Work task:
Go to the line with "Poddproducent" in the records below, then output it and each following line exactly, up to and including the line with "Fredag den 2 oktober". Skip pictures and add nothing.
○ ○ ○ ○ ○
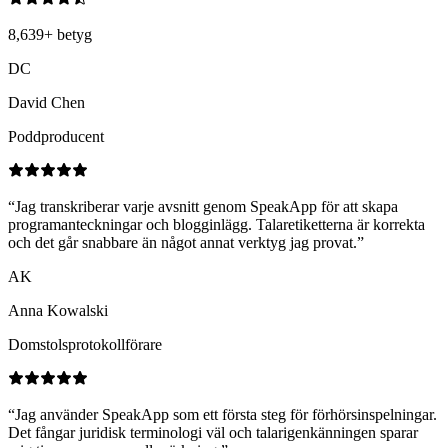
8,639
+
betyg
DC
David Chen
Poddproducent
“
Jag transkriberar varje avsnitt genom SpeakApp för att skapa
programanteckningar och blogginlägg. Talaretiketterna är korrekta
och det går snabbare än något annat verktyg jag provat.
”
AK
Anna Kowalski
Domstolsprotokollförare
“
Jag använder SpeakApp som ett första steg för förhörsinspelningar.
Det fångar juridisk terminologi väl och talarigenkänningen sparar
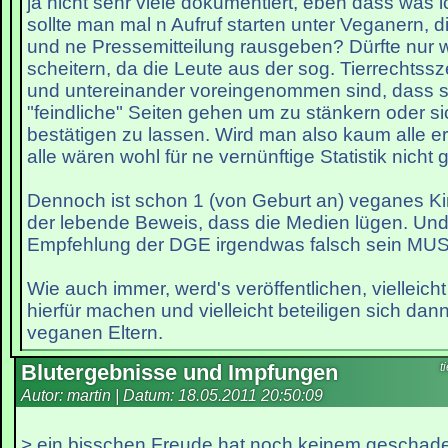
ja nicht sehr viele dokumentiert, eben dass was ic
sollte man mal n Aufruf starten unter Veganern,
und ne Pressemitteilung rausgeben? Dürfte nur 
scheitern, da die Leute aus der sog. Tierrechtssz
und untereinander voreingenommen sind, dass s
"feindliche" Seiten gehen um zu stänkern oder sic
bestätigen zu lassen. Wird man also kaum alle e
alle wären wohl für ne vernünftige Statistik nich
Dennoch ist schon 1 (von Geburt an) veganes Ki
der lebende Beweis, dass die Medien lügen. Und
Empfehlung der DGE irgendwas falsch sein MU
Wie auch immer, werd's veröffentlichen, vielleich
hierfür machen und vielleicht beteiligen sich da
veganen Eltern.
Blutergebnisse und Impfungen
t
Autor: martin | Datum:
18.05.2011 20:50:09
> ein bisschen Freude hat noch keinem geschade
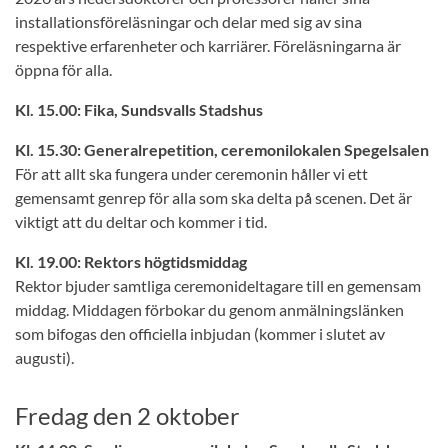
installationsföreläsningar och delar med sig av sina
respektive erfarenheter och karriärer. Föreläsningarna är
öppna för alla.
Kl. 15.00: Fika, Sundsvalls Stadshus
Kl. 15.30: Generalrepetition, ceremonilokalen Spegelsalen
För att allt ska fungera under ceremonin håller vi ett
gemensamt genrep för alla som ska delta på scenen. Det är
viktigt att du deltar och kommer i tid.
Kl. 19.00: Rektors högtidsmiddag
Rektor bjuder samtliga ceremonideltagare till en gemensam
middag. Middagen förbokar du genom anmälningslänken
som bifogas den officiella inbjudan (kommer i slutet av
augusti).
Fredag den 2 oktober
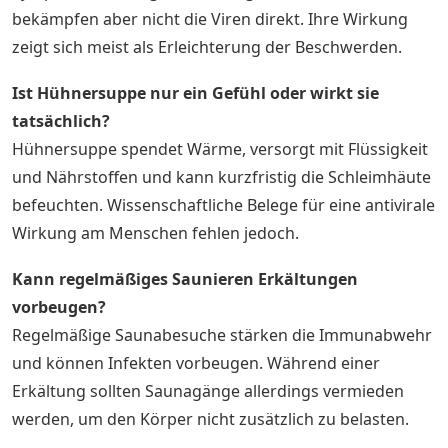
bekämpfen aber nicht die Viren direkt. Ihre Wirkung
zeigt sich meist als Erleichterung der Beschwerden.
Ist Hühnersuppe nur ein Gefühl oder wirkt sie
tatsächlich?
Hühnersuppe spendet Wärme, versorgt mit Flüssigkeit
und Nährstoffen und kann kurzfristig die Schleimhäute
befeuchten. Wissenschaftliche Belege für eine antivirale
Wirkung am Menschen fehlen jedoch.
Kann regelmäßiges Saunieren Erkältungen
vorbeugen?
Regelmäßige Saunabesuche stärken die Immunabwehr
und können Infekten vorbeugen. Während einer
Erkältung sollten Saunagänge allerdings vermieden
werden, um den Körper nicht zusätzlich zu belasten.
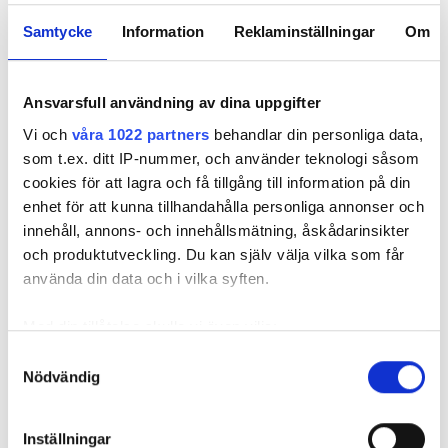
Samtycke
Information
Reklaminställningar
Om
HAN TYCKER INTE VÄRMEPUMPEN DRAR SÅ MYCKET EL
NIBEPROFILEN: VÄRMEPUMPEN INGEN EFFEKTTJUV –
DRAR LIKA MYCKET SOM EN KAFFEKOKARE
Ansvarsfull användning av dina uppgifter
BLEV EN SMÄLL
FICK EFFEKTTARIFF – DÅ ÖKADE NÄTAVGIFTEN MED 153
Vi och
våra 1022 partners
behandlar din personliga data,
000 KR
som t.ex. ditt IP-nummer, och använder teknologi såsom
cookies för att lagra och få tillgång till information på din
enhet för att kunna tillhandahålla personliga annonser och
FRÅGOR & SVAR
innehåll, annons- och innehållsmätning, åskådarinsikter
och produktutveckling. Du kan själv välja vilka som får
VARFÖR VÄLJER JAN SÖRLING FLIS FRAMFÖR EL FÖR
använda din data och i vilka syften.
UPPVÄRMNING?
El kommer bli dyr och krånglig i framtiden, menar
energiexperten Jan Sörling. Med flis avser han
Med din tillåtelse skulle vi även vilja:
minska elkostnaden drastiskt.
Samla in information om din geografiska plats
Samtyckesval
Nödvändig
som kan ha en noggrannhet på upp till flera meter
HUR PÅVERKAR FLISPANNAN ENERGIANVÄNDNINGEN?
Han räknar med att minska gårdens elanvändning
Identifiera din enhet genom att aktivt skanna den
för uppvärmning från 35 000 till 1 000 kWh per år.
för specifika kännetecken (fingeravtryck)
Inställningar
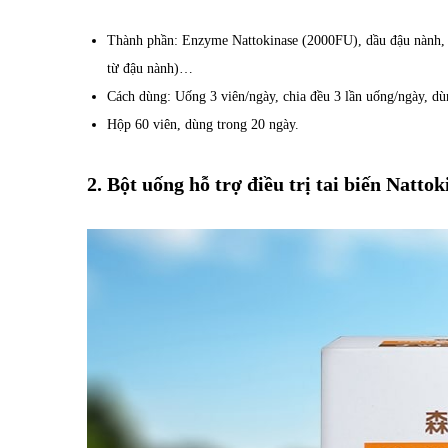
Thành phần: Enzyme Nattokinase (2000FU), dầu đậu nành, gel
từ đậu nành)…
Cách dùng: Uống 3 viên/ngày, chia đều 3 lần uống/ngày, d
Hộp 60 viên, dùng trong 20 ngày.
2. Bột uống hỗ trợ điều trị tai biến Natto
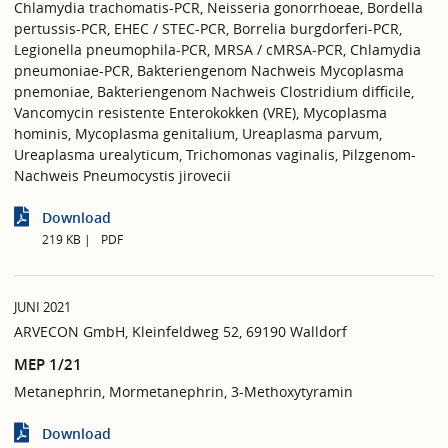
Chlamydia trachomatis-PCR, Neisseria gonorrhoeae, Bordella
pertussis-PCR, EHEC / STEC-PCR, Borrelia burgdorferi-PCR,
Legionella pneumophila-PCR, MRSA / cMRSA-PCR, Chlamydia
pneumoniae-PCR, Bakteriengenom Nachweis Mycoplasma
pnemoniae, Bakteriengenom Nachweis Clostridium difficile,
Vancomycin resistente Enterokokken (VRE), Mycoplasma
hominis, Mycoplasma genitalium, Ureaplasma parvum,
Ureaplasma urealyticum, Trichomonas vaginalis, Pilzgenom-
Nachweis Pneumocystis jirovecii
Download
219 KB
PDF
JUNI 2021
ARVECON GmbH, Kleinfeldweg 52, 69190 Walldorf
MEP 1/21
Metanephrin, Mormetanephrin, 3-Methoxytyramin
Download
○ ○ ○ ○ ○
Answer:
Poddproducent
“
Jag transkriberar varje avsnitt genom SpeakApp för att skapa
programanteckningar och blogginlägg. Talaretiketterna är korrekta
och det går snabbare än något annat verktyg jag provat.
”
AK
Anna Kowalski
Domstolsprotokollförare
“
Jag använder SpeakApp som ett första steg för förhörsinspelningar.
Det fångar juridisk terminologi väl och talarigenkänningen sparar
ja nicht sehr viele dokumentiert, eben dass was ic
sollte man mal n Aufruf starten unter Veganern,
und ne Pressemitteilung rausgeben? Dürfte nur 
scheitern, da die Leute aus der sog. Tierrechtssz
und untereinander voreingenommen sind, dass s
"feindliche" Seiten gehen um zu stänkern oder sic
bestätigen zu lassen. Wird man also kaum alle e
alle wären wohl für ne vernünftige Statistik nich
Dennoch ist schon 1 (von Geburt an) veganes Ki
der lebende Beweis, dass die Medien lügen. Und
Empfehlung der DGE irgendwas falsch sein MU
Wie auch immer, werd's veröffentlichen, vielleich
hierfür machen und vielleicht beteiligen sich da
veganen Eltern.
Blutergebnisse und Impfungen
t
Autor: martin | Datum:
18.05.2011 20:50:09
> ein bisschen Freude hat noch keinem geschade
installationsföreläsningar och delar med sig av sina
respektive erfarenheter och karriärer. Föreläsningarna är
öppna för alla.
Kl. 15.00: Fika, Sundsvalls Stadshus
Kl. 15.30: Generalrepetition, ceremonilokalen Spegelsalen
För att allt ska fungera under ceremonin håller vi ett
gemensamt genrep för alla som ska delta på scenen. Det är
viktigt att du deltar och kommer i tid.
Kl. 19.00: Rektors högtidsmiddag
Rektor bjuder samtliga ceremonideltagare till en gemensam
middag. Middagen förbokar du genom anmälningslänken
som bifogas den officiella inbjudan (kommer i slutet av
augusti).
Fredag den 2 oktober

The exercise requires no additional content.